Almost all of Philip K. Dick’s books and stories, from the 1950s to the 1980s, describe the human condition from a thoroughly Gnostic point of view in which the individual discovers that the world he is really facing is not the world he thought he knew.
As a child, Dick had a recurring dream. In the dream, he is in a bookstore, searching for an issue of a science fiction magazine that contains a story titled “The Empire Never Ended.” If he reads it, the secrets of the universe will be revealed to him, and the world will reveal its true nature. Each time he had the dream, the pile of magazines became thinner, but he never found the story.
Then, in his adulthood, beginning in the mid-1970s, he was struck by a series of mystical visions, on which he wrote thousands of pages in his diary. The visions revealed to him, among other things, that the oppressive and violent Roman Empire still existed and that the reality he thought was real, that of the 1970s United States, was far from what it seemed.
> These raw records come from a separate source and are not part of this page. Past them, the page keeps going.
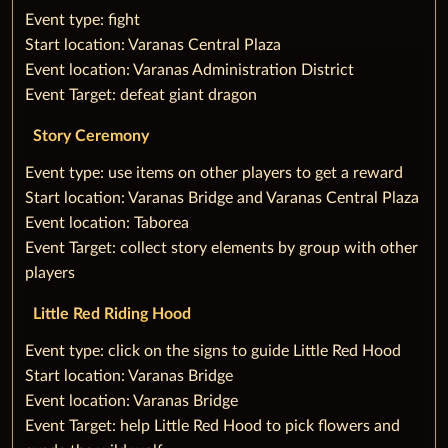
‌‌Event type: fight
‌Start location: Varanas Central Plaza
‌Event location: Varanas Administration District
‌Event Target: defeat giant dragon
Story Ceremony
‌‌Event type: use items on other players to get a reward
‌Start location: Varanas Bridge and Varanas Central Plaza
‌Event location: Taborea
‌Event Target: collect story elements by group with other
players
Little Red Riding Hood
‌‌Event type: click on the signs to guide Little Red Hood
‌Start location: Varanas Bridge
‌Event location: Varanas Bridge
‌Event Target: help Little Red Hood to pick flowers and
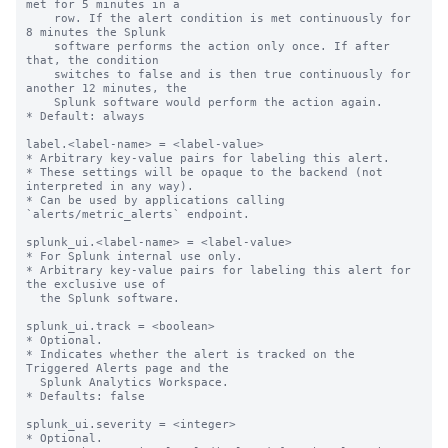
met for 5 minutes in a

    row. If the alert condition is met continuously for 
8 minutes the Splunk

    software performs the action only once. If after 
that, the condition

    switches to false and is then true continuously for 
another 12 minutes, the

    Splunk software would perform the action again.

* Default: always

label.<label-name> = <label-value>

* Arbitrary key-value pairs for labeling this alert.

* These settings will be opaque to the backend (not 
interpreted in any way).

* Can be used by applications calling 
`alerts/metric_alerts` endpoint.

splunk_ui.<label-name> = <label-value>

* For Splunk internal use only.

* Arbitrary key-value pairs for labeling this alert for 
the exclusive use of

  the Splunk software.

splunk_ui.track = <boolean>

* Optional.

* Indicates whether the alert is tracked on the 
Triggered Alerts page and the

  Splunk Analytics Workspace.

* Defaults: false

splunk_ui.severity = <integer>

* Optional.
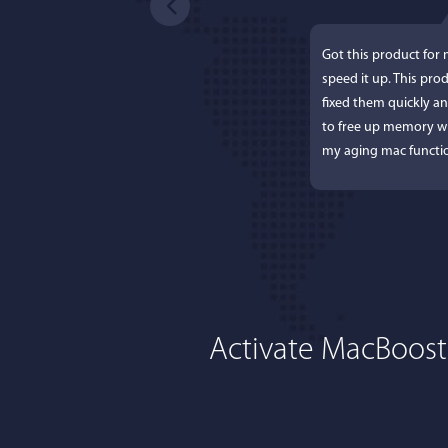
Got this product for
speed it up. This pro
fixed them quickly a
to free up memory wh
my aging mac functio
Activate MacBoost
Lisa L
I'm an app junkie, an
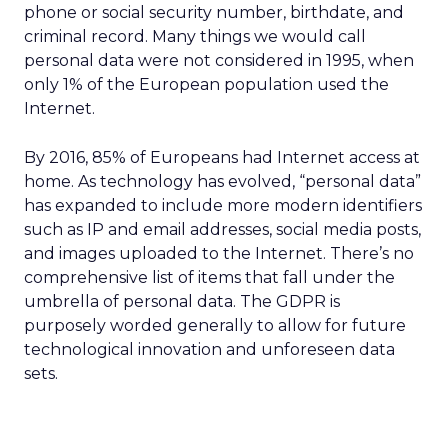
phone or social security number, birthdate, and
criminal record. Many things we would call
personal data were not considered in 1995, when
only 1% of the European population used the
Internet.
By 2016, 85% of Europeans had Internet access at
home. As technology has evolved, “personal data”
has expanded to include more modern identifiers
such as IP and email addresses, social media posts,
and images uploaded to the Internet. There’s no
comprehensive list of items that fall under the
umbrella of personal data. The GDPR is
purposely worded generally to allow for future
technological innovation and unforeseen data
sets.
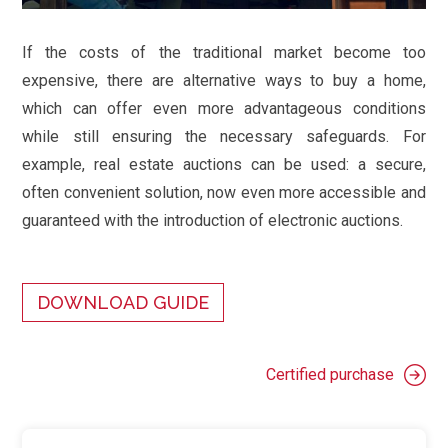
If the costs of the traditional market become too
expensive, there are alternative ways to buy a home,
which can offer even more advantageous conditions
while still ensuring the necessary safeguards. For
example, real estate auctions can be used: a secure,
often convenient solution, now even more accessible and
guaranteed with the introduction of electronic auctions.
DOWNLOAD GUIDE
Certified purchase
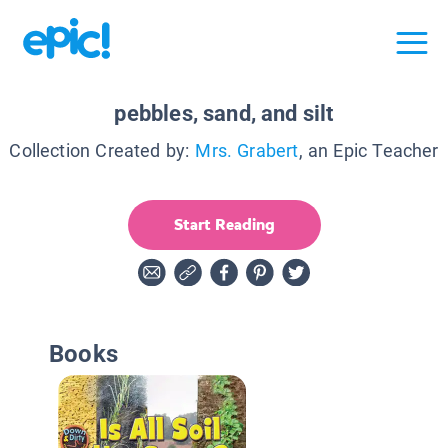
pebbles, sand, and silt
Collection Created by:
Mrs. Grabert
, an Epic Teacher
Start Reading
Books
In a talk he gave in France following these visions, Dick stated that “we are living in a computer-programmed reality, and the only clue we have to it is when some variable is changed, and some alteration in our reality occurs.” In his most successful novel, The Man in the High Castle, this theme culminates in the form of a book that appears within the plot and reveals to the characters that the world they think they live in is not the real world. The state of affairs in the present, it turns out, is far from reality.